FSE2025

Cross-System Categorization of Abnormal Traces in Microservice-Based Systems via Meta-Learning

Yuqing Wang, Mika V. Mäntylä, Serge Demeyer, Mutlu Beyazit, Joanna Kisaakye, Jesse Nyyssölä

摘要

Microservice-based systems (MSS) may fail with various fault types, due to their complex and dynamic nature. While existing AIOps methods excel at detecting abnormal traces and locating the responsible service(s), human efforts from practitioners are still required for further root cause analysis to diagnose specific fault types and analyze failure reasons for detected abnormal traces, particularly when abnormal traces do not stem directly from specific services.
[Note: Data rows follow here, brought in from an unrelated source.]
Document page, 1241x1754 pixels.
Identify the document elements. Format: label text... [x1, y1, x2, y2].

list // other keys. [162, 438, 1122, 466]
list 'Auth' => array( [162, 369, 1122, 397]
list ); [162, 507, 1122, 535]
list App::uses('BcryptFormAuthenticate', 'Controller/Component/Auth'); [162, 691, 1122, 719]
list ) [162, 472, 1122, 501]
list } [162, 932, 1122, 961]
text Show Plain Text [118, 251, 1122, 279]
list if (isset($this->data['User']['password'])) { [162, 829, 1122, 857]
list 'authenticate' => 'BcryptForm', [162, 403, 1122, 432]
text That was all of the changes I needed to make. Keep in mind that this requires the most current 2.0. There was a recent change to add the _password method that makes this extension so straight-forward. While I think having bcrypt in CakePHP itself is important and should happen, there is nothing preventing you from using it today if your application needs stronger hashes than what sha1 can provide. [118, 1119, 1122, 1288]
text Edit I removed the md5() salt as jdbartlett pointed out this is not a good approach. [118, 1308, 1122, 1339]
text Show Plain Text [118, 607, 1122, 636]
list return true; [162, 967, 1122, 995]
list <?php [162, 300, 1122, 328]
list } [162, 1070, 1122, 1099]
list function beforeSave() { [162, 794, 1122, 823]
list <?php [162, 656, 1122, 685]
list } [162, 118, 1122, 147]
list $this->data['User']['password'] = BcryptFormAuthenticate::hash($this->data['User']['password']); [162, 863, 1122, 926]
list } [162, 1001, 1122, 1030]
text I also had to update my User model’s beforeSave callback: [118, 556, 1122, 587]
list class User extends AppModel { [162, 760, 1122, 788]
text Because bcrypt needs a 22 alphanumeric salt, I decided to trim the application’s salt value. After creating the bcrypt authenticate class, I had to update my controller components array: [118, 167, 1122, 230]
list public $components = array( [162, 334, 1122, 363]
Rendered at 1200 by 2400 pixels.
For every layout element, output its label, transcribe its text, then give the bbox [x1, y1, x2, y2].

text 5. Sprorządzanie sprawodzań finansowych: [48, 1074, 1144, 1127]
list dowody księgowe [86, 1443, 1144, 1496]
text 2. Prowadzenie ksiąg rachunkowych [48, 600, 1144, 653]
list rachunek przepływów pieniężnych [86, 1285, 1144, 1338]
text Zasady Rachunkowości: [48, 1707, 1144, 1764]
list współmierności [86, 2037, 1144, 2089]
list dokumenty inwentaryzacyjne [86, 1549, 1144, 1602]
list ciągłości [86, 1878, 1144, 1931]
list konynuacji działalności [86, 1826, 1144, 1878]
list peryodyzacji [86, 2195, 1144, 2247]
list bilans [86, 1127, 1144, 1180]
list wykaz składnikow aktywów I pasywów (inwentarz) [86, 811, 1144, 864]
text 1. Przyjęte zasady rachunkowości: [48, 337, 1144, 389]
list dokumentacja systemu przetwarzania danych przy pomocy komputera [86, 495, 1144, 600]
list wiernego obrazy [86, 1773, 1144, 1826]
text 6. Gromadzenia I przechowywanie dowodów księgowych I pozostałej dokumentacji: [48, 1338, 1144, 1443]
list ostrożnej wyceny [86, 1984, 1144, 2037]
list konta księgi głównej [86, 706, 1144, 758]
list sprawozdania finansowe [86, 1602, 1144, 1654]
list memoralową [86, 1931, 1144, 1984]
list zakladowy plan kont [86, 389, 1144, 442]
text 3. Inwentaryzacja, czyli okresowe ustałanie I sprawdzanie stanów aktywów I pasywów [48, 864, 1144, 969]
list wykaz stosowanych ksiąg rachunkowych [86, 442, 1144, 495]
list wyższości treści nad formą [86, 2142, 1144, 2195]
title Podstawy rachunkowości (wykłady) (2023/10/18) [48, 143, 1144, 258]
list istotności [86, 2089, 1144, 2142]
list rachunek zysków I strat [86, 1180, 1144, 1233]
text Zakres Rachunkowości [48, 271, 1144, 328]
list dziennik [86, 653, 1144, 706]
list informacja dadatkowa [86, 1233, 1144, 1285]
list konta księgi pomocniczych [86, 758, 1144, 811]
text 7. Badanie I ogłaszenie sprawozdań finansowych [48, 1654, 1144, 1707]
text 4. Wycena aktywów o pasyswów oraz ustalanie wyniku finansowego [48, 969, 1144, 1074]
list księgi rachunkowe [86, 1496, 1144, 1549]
In this paper, we propose a novel AIOps framework, TraFaultDia, to automatically classify abnormal traces into fault categories for MSS. We treat the classification process as a series of multi-class classification tasks, where each task represents an attempt to classify abnormal traces into specific fault categories for a MSS. TraFaultDia is trained on several abnormal trace classification tasks with a few labeled instances from a MSS using a meta-learning approach. After training, TraFaultDia can quickly adapt to new, unseen abnormal trace classification tasks with a few labeled instances across MSS. TraFaultDia’s use cases are scalable depending on how fault categories are built from anomalies within MSS. We evaluated TraFaultDia on two representative MSS, TrainTicket and OnlineBoutique, with open datasets. In these datasets, each fault category is tied to the faulty system component(s) (service/pod) with a root cause. Our TraFaultDia automatically classifies abnormal traces into these fault categories, thus enabling the automatic identification of faulty system components and root causes without manual analysis. Our results show that, within the MSS it is trained on, TraFaultDia achieves an average accuracy of 93.26% and 85.20% across 50 new, unseen abnormal trace classification tasks for TrainTicket and OnlineBoutique respectively, when provided with 10 labeled instances for each fault category per task in each system. In the cross-system context, when TraFaultDia is applied to a MSS different from the one it is trained on, TraFaultDia gets an average accuracy of 92.19% and 84.77% for the same set of 50 new, unseen abnormal trace classification tasks of the respective systems, also with 10 labeled instances provided for each fault category per task in each system.